Lo sviluppo del “Gallo” Belotti, che partito da Albinoleffe è finito in Nazionale, la dice lunga sul ruolo virtuoso che potrebbe svolgere la terza serie nel panorama calcistico italiano. Uso il condizionale perché in realtà tali potenzialità vengono limitate dalla gestione miope delle società che vivono nel terrore di non arrivare a fine mese. Non potendo contare su diritti televisivi importanti e su incassi faraonici, dormono con la calcolatrice sotto il cuscino per far quadrare il bilancio, uccidendo così i sogni che solitamente alimentano lo sport. Le società di Lega Pro per sopravvivere hanno accettato dietro compenso, lo sviluppo dei giovani della serie maggiore. Tali giocatori, se bravi, tornano al proprio club di appartenenza valorizzati, altrimenti smettono di giocare o quasi. Nel frattempo, per far spazio a questi dispensatori di risorse economiche, si mandano prematuramente i propri giovani a giocare nelle serie regionali, cercando di far altra cassa con le società dilettantistiche e senza aver valutato a fondo le potenzialità dei propri ragazzi.

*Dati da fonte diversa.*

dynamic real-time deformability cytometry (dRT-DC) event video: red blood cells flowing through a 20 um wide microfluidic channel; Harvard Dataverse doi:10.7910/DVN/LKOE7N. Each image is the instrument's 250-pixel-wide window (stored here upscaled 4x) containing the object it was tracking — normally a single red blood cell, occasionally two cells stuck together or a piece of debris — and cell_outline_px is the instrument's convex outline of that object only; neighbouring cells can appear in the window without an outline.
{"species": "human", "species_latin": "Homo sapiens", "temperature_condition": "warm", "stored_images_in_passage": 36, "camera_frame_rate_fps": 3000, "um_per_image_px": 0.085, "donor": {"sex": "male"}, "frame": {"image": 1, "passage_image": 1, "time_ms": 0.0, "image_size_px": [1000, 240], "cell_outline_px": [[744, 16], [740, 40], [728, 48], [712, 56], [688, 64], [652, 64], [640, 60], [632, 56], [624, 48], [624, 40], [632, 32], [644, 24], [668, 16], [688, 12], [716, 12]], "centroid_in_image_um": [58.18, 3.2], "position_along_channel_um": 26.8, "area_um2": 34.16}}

Riassumiamo. Si ottengono: gli introiti dei giocatori che vengono inseriti nella rosa dietro compenso delle grandi squadre; i soldi dei prestiti alle società dilettantistiche; la riduzione dei costi del settore giovanile; i soldi delle quote di iscrizione alla scuola calcio e al settore giovanile. Non c’è alcun dubbio che nell’immediato questi atteggiamenti possano risolvere i problemi economici delle società.

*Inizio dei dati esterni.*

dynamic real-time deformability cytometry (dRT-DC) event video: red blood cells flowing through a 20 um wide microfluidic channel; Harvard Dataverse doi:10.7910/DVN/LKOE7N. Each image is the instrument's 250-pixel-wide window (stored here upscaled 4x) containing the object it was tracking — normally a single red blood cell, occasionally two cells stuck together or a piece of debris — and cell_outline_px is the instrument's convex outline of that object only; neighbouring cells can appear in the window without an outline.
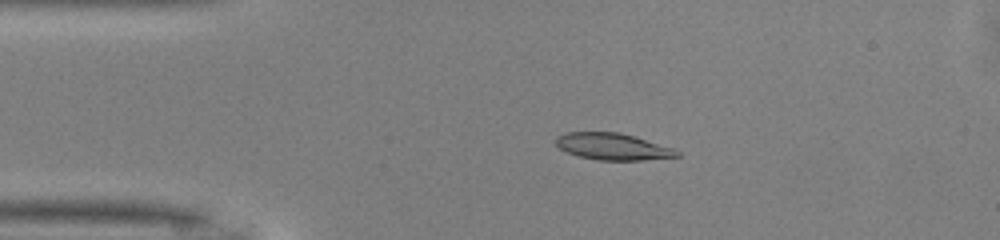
{"species": "common noctule bat (a hibernating species)", "species_latin": "Nyctalus noctula", "temperature_condition": "warm", "stored_images_in_passage": 40, "camera_frame_rate_fps": 3000, "um_per_image_px": 0.085, "animal": {"sex": "male", "body_mass_g": 13.0, "forearm_length_mm": 53.1}, "frame": {"image": 1, "passage_image": 1, "time_ms": 0.0, "image_size_px": [1000, 240], "cell_outline_px": [[680, 156], [644, 160], [596, 160], [580, 156], [568, 152], [560, 148], [556, 144], [556, 136], [564, 132], [620, 132], [636, 136], [672, 148], [680, 152]], "centroid_in_image_um": [52.08, 12.45], "position_along_channel_um": 32.9, "area_um2": 18.84}}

Ma che cosa stiamo costruendo? Dov’è finita la proverbiale scuola italiana? Avevamo i migliori portieri del mondo, per non parlare dei difensori. Facevamo invidia a tutti. Questo “eldorado” veniva costruito in anni di fatica nei settori giovanili e sviluppato nelle serie minori. All’estero per anni hanno sostenuto che la fortuna della nostra serie A, stava nell’alto livello della terza serie che nessun altro Paese europeo poteva vantare. Adesso ci siamo ridotti a fare i conti economici che consentono di sopravvivere ma non di vivere. Sì, perché la vita vera e lo sport sono un’altra cosa. Lo sport non è solo programmazione ma anche rischio, ebrezza, scommettere sull’impossibile sperando che si avveri. È credere in un sogno e realizzarlo unendo le palpitazioni di tutti gli appassionati che ci credono. Accanto alla routine quotidiana fatta di mutui da pagare, cartellini da timbrare, rate da smaltire e via dicendo, esiste lo sport che, se vissuto con entusiasmo, è in grado di proiettarci in una dimensione gioiosa. Se anche lo sport diventa solo calcolo, chiusura, paura, speculazione allora la differenza dov’è? Oggi una società di Lega Pro che cominciasse ad investire seriamente su un progetto tecnico dalle basi, per poi lanciare i propri giovani nella sua prima squadra, ridarebbe speranza ad un calcio diventato calcolatrice e conti economici e nient’altro. Se ci fossero ancora dubbi, ripensate per un attimo a Inter – Udinese dello scorso anno… ventidue stranieri in campo. È questo quello che vogliamo? Per ogni straniero che rinforza il nostro calcio, ne arrivano quattro che valgono i nostri. Allora che senso ha? Forse il senso c’è, ma non ha nulla a che fare con il calcio giocato sul terreno di gioco.